El “deseado” fue el rey de España que perdió casi todas las colonias de su corona. Fernando VII es considerado uno de los monarcas más nefastos de la historia de España, tanto por su carácter, como por su conducta autoritaria y cruel. En 1808 fue tomado prisionero por Napoleón. Fue así que en aquel entonces España luchaba por recuperar su independencia, mientras que en nuestro continente se despertaba una similar añoranza por la libertad, encaminando toda su energía en el logro de ese objetivo que, por ventura, se mantiene igual hasta el presente.
Relata Humberto Vásquez Machicado que, al recibirse la noticia del destino del monarca, empezó a discutirse la posibilidad que “las provincias de América debían velar por su seguridad y sus propios destinos”. Y, lo que es más importante, una vez depuesto el rey, la soberanía retornaba al pueblo. Nace así el ímpetu revolucionario que, encabezado por don Pedro Domingo Murillo, culminaría en el grito libertario “Compatriotas, yo muero, pero la tea que dejo encendida ya nadie la podrá apagar” pronunciado durante la fiesta de la Virgen del Carmen.
En el presente, está claro que esta lección histórica no fue olvidada, motivo por el cual surge tanto en la calle como en un acto cívico cualquiera y, de manera espontánea, el grito de “Bolivia dijo No”, que es una especie de consigna nacional para recordar el respeto que se debe tener a la voluntad del soberano, expresada mediante su voto el 21 de febrero de 2017.
Si bien históricamente la legalidad es un atributo que no se pierde fácilmente con el tiempo, la legitimidad es mucho más frágil y se la puede perder fácilmente, como ocurrió con Fernando VII, que fue un hombre que ejerció el poder como un atributo personal, reprimiendo con brutalidad cualquier disidencia. Lo que está ocurriendo lamentablemente en nuestra región ante la pasiva complicidad de muchas fuerzas que deberían precautelar la vida de todos, especialmente de los jóvenes que la idealizan aunque tampoco le temen a la muerte.

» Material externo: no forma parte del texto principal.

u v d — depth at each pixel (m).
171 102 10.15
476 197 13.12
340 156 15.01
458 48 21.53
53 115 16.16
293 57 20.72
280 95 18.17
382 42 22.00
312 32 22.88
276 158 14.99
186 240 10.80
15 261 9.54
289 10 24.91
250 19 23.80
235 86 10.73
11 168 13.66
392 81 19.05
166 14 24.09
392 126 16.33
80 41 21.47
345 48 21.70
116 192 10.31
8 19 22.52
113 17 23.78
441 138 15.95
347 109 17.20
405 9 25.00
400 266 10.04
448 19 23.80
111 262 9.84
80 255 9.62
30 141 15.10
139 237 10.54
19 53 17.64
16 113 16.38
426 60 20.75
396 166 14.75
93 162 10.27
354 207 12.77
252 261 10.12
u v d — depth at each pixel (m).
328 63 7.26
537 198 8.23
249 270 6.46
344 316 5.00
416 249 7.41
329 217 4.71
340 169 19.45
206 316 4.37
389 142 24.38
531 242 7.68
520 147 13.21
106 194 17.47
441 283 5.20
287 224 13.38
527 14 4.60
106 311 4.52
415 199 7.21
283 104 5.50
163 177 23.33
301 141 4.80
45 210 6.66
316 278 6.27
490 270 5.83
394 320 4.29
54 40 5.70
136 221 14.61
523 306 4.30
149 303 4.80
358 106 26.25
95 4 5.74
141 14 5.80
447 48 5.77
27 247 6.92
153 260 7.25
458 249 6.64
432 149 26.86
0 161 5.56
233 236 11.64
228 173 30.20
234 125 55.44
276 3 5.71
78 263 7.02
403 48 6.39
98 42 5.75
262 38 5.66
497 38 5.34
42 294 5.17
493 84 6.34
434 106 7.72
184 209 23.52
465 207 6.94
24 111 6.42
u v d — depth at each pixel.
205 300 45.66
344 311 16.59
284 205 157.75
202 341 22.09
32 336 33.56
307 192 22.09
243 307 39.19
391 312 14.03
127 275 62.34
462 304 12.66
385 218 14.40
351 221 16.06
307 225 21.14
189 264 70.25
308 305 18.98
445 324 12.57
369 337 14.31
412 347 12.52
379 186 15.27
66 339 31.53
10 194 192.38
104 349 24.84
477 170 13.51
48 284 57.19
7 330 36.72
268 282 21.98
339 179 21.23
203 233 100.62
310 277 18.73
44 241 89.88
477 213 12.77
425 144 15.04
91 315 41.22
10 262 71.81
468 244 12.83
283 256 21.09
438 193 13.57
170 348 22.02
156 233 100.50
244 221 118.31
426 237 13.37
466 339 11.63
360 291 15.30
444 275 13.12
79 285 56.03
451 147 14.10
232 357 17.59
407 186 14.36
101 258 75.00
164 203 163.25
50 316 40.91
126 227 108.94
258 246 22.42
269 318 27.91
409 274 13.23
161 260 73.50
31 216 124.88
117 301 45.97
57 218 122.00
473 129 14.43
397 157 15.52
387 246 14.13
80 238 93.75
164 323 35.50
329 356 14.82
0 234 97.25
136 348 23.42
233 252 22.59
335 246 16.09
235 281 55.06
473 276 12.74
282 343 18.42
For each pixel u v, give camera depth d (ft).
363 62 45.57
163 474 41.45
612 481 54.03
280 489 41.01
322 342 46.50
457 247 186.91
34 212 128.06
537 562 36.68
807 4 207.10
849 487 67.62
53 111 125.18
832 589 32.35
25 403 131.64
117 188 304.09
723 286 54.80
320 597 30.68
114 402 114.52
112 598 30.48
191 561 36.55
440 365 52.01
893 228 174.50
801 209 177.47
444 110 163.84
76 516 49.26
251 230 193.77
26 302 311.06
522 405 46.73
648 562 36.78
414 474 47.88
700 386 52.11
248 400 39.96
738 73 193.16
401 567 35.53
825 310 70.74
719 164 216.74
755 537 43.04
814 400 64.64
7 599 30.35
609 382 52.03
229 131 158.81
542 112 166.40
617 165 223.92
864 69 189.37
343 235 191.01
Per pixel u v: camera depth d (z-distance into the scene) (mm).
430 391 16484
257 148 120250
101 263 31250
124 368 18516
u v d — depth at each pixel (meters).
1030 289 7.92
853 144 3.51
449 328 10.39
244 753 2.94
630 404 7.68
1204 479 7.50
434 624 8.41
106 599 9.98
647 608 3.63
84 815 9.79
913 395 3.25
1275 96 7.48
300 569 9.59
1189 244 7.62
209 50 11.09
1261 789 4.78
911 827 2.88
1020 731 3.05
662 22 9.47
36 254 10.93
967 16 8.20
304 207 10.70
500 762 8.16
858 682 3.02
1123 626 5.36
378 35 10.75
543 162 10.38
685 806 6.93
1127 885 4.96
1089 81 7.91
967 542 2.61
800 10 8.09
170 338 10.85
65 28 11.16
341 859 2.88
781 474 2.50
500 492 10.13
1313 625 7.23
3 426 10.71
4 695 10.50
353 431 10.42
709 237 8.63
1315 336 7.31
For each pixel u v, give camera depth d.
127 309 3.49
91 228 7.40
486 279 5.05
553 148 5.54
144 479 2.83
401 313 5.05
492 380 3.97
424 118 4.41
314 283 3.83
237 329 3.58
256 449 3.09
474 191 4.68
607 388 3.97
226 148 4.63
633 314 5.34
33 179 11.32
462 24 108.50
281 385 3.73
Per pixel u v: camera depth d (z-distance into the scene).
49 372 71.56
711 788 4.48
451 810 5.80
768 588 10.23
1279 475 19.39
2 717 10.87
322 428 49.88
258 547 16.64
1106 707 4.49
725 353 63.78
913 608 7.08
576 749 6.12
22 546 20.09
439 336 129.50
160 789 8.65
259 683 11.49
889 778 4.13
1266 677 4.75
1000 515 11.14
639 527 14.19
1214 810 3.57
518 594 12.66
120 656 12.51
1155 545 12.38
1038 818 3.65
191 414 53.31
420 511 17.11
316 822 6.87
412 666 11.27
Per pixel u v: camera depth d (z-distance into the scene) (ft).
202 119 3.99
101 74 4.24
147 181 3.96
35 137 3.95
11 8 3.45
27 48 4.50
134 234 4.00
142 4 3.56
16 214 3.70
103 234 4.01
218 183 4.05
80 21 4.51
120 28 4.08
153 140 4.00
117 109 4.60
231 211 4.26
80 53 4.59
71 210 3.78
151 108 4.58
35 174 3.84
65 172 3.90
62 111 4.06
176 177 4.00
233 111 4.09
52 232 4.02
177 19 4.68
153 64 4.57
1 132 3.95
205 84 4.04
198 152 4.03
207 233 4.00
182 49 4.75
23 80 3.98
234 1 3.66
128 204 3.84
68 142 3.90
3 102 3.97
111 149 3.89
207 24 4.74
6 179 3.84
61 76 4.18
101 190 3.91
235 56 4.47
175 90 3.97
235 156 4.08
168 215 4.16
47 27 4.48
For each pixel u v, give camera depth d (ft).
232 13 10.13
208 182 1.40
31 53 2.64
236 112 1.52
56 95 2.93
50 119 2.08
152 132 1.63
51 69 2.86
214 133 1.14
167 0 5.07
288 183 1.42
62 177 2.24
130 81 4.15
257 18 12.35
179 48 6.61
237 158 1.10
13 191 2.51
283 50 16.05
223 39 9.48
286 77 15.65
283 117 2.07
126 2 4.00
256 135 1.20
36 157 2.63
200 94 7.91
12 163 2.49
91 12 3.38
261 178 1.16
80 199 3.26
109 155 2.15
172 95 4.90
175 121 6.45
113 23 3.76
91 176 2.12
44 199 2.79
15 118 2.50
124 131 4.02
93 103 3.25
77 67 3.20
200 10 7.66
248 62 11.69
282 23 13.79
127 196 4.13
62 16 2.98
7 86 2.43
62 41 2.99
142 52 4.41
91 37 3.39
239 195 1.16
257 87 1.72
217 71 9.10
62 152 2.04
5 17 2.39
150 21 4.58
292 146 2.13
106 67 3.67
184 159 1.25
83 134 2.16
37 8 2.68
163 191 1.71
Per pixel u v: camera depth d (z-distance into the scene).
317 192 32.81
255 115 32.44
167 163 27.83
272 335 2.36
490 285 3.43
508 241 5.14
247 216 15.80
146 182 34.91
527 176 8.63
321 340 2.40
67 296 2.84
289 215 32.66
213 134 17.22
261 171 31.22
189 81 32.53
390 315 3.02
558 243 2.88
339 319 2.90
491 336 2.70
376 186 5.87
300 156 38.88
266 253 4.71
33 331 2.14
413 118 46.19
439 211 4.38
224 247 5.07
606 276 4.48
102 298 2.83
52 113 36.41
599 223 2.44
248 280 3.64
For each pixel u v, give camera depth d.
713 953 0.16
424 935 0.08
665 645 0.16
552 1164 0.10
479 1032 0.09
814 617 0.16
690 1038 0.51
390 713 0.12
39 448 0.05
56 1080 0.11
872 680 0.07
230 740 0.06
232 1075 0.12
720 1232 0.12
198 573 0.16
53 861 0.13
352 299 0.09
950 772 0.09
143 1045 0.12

Hay que recordar que ante el abuso de poder pueden surgir voces como la del sacerdote Medina, que fue el primero en nuestro continente en declarar abiertamente la independencia de las colonias, cuya proclama concluye: “valerosos habitantes de La Paz y de todo el Imperio del Perú, revelad vuestros proyectos para la ejecución, aprovechaos de tas circunstancias en que estamos, no miréis con desdén la felicidad de nuestro suelo ni perdáis jamás de vista la unión que debe reinar entre todos, para ser en adelante tan felices como desgraciados hasta el presente”.
No hay duda que el espíritu juliano se transmite ahora en todos los rincones del país y con entusiasmo, en especial en sus principales ciudades donde están presentes los paceños, que se dispersaron de forma masiva y pacífica, especialmente en Santa Cruz y Cochabamba, donde, pese al tiempo, siguen transmitiendo con toda la fuerza, su cultura y sus costumbres.
Queda entrever si el espíritu que permanece encendido es la misma sed de soberanía y -sobre todo- si en el indómito carácter de la cuna de valientes y tumba de tiranos es el pueblo quien sigue siendo el soberano.
Las lecciones que acumulamos los humanos muchas veces son una tea ardiente que con el tiempo empieza a apagarse, para que tan solo quede el sahumerio de aquel fuego del pasado. Al igual que un comediante que aprovecha la frágil memoria del público, para contar el mismo chiste una y otra vez, aquellos que ostentan el gobierno aprovechan que pronto olvidamos la fuerza corruptora del poder. Una y mil veces las sociedades caen abatidas ante la corrupción moral que implica adueñarse a la fuerza del monopolio de la fuerza. Pero al igual que un público presto a reírse de las mismas payasadas, a veces el pueblo debe caer nuevamente en las despóticas garras de la naturaleza humana, tan humana.
De ahí que debemos leer nuevamente la proclama de la Junta Tuitiva que trae consigo muchas consignas que sirven en el presente, especialmente cuando se quiere atropellar la razón y la ley, lo que puede dar lugar a un enfrentamiento innecesario que puede ser fácilmente conjurado con tan solo cumplirla honrando, al mismo tiempo, la palabra empeñada, que es la fuente básica de la legitimidad del poder y del propio ciudadano.
El autor es Ing. Com. y Miembro Emérito de la Academia Boliviana de Ciencias Económicas.